Les défis à surmonter
Il ne fait aucun doute que le contenu du projet comporte des limitations. Par exemple, l'allocation de crypto des FCI serait encadrée par des règles que la CNV n'a pas encore définies. De plus, ces fonds ne seraient pas autorisés à acheter n'importe quel actif crypto sans restrictions. Ainsi, une loi habilitante ne marquerait que le début d'une longue démarche vers une régulation complexe.
Le moment clé à suivre sera la signature de Milei, que La Nación a rapporté comme étant toujours en attente. Le texte doit être soumis formellement au Congrès, ce qui pourrait se produire dans les semaines à venir. La publication de la version officielle remplacerait le rapport actuel basé sur un projet et clarifierait les questions en suspens, y compris le partage des rôles entre la CNV et la BCRA.

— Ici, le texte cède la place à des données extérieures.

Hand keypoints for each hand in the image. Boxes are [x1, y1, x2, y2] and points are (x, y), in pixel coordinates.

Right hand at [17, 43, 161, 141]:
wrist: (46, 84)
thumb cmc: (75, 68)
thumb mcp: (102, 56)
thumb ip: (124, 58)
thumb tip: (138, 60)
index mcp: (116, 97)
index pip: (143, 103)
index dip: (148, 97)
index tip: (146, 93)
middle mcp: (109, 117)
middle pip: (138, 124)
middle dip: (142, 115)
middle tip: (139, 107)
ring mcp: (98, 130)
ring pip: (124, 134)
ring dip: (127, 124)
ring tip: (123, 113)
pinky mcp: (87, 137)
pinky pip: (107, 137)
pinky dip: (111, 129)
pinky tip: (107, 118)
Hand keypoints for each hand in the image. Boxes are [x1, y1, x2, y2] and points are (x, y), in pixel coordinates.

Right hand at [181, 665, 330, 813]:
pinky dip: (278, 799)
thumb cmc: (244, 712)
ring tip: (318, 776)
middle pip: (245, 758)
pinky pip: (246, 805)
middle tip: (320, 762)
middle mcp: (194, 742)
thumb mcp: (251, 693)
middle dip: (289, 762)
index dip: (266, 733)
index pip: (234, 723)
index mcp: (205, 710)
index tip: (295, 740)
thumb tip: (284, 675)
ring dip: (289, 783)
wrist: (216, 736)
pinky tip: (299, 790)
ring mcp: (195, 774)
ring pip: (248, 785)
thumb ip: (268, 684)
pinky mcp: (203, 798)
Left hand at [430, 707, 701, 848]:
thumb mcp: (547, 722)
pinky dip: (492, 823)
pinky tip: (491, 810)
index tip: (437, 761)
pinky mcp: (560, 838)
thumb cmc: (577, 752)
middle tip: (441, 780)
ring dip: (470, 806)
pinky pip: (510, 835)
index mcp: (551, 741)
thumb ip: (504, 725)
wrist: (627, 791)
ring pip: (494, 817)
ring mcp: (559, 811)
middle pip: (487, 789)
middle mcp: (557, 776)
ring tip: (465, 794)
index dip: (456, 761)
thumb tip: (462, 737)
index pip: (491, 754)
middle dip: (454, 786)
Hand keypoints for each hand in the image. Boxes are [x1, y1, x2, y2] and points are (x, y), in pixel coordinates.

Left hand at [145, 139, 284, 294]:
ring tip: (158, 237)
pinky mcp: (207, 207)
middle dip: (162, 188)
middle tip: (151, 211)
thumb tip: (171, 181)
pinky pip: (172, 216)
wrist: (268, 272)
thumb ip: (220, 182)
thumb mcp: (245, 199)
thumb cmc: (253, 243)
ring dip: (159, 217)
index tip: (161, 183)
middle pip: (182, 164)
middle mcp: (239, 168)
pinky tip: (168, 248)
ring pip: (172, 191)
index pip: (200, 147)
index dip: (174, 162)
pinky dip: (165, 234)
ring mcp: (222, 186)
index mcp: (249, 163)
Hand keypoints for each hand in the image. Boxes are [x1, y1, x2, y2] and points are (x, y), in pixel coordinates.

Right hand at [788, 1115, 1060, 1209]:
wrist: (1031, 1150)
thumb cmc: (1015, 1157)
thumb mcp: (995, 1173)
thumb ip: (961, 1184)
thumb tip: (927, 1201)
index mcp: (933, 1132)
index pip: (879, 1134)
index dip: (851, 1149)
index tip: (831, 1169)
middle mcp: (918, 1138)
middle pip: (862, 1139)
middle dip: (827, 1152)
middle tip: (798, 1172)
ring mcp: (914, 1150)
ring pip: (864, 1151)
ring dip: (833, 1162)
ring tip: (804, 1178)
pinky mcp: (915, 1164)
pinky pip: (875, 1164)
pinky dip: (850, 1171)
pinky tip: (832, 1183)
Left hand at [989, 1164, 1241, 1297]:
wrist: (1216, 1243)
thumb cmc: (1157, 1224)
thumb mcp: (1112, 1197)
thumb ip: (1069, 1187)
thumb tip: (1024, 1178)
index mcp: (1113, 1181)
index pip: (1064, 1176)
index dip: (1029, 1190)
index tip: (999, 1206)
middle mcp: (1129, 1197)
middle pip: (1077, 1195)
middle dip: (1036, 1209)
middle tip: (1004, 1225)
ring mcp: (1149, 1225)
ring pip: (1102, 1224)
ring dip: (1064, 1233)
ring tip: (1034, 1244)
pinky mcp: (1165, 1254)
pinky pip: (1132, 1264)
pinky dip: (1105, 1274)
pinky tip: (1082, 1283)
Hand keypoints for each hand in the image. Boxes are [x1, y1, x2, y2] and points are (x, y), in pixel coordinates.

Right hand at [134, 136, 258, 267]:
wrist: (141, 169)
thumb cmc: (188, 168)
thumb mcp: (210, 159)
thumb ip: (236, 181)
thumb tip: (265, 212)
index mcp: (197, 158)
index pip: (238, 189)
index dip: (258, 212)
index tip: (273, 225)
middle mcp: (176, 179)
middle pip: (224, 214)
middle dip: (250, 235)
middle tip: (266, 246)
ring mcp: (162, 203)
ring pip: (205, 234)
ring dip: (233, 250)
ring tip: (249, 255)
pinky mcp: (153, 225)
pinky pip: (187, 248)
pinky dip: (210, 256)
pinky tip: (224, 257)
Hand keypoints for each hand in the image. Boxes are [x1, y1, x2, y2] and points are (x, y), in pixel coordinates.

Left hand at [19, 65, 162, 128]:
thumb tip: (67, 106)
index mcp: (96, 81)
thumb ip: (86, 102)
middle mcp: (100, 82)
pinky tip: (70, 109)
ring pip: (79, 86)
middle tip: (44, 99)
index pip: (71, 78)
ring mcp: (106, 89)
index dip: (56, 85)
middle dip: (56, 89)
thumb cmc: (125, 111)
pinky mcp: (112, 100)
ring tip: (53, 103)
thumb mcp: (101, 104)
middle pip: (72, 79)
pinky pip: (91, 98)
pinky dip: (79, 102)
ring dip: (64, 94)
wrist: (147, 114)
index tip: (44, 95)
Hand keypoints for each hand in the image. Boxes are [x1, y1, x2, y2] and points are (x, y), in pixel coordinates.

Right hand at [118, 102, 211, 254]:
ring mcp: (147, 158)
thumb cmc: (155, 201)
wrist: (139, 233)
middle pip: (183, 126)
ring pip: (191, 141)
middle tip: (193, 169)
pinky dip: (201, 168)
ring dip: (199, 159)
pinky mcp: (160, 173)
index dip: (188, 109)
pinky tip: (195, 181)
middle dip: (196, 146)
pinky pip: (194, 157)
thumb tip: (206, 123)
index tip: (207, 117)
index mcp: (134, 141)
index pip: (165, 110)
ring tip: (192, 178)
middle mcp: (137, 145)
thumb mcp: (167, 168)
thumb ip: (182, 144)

Toutefois, des incertitudes subsistent concernant la capacité du gouvernement à faire passer cette loi. À plusieurs reprises, des projets similaires ont été freinés par un manque de soutien parlementaire, témoignant d'une réalité politique complexe. Embrouiller la présentation d'une réforme favorable aux cryptos dans un brouillon est plus facile que de l'adopter effectivement.
Un futur incertain mais prometteur
Alors que l’Argentine prend position, il est indéniable que l’initiative porte en elle des promesses de changement dans l’écosystème financier du pays. De nombreux Argentins s’orientent déjà vers les cryptomonnaies comme une solution pour naviguer dans un environnement économique difficile. En légiférant sur cette question, le pays pourrait non seulement formaliser cette tendance, mais également renforcer sa position en tant que leader régional dans l'adoption des actifs numériques.
FAQ
Quel est l'objectif principal du projet de loi en Argentine ?
L'objectif principal est d'autoriser les fonds communs d’investissement à investir dans des actifs cryptographiques.
Qui sera responsable de la régulation des actifs cryptographiques en Argentine ?
La régulation sera partagée entre la Banque centrale (BCRA) et la Commission nationale des valeurs (CNV).
Quel impact cela aurait-il sur les acteurs de la crypto en Argentine ?
Le projet pourrait formaliser l'utilisation de la crypto et améliorer la protection des investisseurs.